┌─ Supplied data

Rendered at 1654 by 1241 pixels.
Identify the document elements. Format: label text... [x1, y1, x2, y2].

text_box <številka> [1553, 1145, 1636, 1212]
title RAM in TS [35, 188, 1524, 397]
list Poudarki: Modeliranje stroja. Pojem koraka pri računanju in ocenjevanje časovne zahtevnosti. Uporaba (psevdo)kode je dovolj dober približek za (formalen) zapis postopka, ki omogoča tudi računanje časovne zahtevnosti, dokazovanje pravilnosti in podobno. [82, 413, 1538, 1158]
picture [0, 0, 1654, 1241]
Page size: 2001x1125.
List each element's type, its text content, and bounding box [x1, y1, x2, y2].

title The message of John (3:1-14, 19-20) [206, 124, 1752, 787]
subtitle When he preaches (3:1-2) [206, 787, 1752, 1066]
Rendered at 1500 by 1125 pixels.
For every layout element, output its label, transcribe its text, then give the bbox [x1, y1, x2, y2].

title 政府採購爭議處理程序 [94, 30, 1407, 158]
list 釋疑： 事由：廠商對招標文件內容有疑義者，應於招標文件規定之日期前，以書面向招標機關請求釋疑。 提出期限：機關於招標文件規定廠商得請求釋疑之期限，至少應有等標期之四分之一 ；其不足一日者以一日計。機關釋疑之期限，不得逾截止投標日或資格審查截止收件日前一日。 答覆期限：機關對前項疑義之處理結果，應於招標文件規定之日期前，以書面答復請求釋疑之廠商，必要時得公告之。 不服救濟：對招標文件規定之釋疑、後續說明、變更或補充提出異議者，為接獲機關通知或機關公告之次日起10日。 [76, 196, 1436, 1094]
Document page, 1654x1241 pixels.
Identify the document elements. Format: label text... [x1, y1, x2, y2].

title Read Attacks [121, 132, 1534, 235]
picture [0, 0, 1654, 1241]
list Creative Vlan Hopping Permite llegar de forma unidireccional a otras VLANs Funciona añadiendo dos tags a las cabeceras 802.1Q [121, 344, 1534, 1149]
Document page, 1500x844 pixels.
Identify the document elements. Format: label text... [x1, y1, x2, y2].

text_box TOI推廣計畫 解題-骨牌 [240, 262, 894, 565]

└─

→ **Aim of the task**
Can you transcribe the records verbatim, starting at the line that contains "Document page, 1500x844 pixels." and ending at the last line of the records?

→ **The answer**
Document page, 1500x844 pixels.
Identify the document elements. Format: label text... [x1, y1, x2, y2].

text_box TOI推廣計畫 解題-骨牌 [240, 262, 894, 565]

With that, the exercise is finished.